Embedding The Quotient Code

Question

A quotient code is the linear quotient $\frac {B}{A}$ of two binary linear codes equipped with the usual quotient norm $||\space||$ defined by $||b+A||=min_{a\in A}{||b+a||}$. Show that for some $n\in \Bbb N$ the quotient code $\frac {B}{A}$ is embedded in $\Bbb F_2^n$ via linear isometry.

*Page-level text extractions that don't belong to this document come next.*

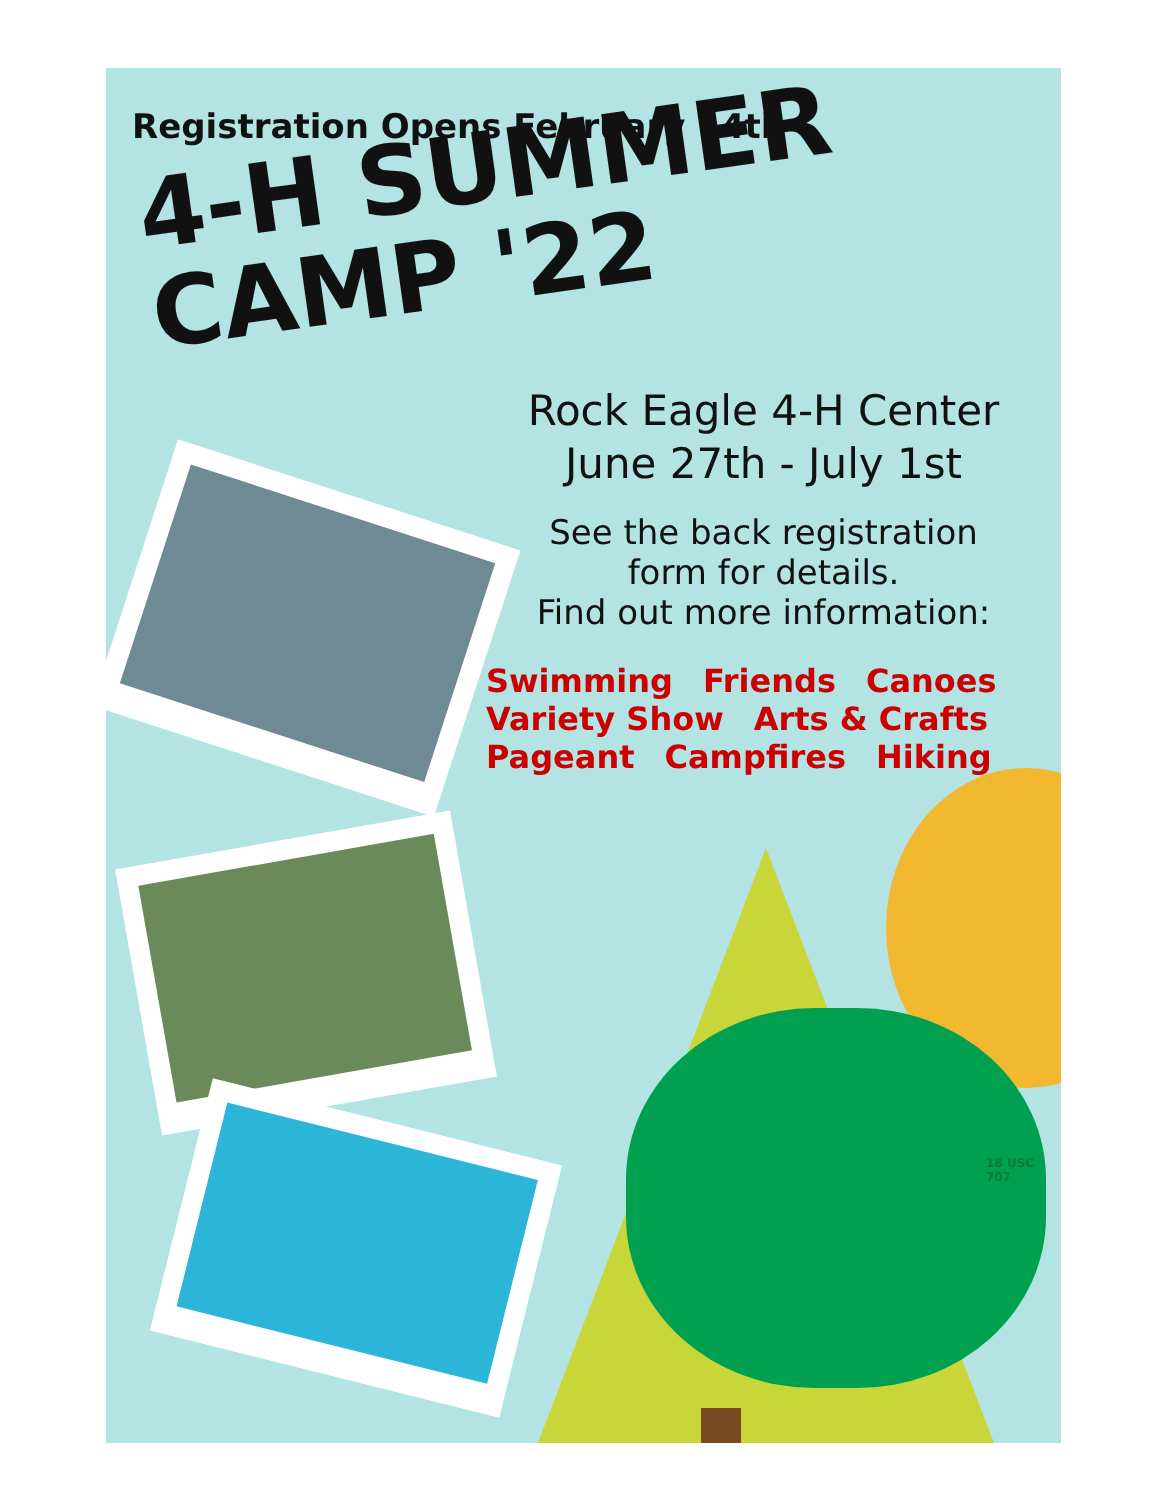Registration Opens February 14th
4-H SUMMER
CAMP '22
Rock Eagle 4-H Center
June 27th - July 1st
See the back registration
form for details.
Find out more information:
Swimming Friends Canoes
Variety Show Arts & Crafts
Pageant Campfires Hiking
18 USC 707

Edit (lifted from a comment, JL): The term "quotient code" given here is being defined here – not imported from some other unnamed source to the very best of my knowledge. Quotient spaces are useful in coding theoretic arguments, and have been used by many including Slepian. The idea was a simple late night musing in coding theory

Answer 1

The claim is patently false. For a counterexample let $B$ be the universal code of length $7$, and let $A$ be the $(7,4,3)$ Hamming code.

Then:

• Because $A$ is a perfect single-error-correcting code, every non-trivial coset $b+A$, $b\notin A$ has a weight one coset leader.
• By the previous bullet, an isometry $\phi:B/A\to\Bbb{F}_2^m$ for some $m$ must map all the non-trivial cosets $b+A$ to words of Hamming weight one.
• If $b_1+A$ and $b_2+A$ are distinct non-trivial cosets of $A$, then $b_1+b_2+A$ is another, and should also be mapped to a word of Hamming weight one.
• But it is impossible for all three vectors $\phi(b_1+A)$, $\phi(b_2+A)$ and $\phi(b_1+b_2+A)$, the last of which must be equal to $\phi(b_1+A)+\phi(b_2+A)$, to be of weight one. That sum of two words of weight one has an even weight.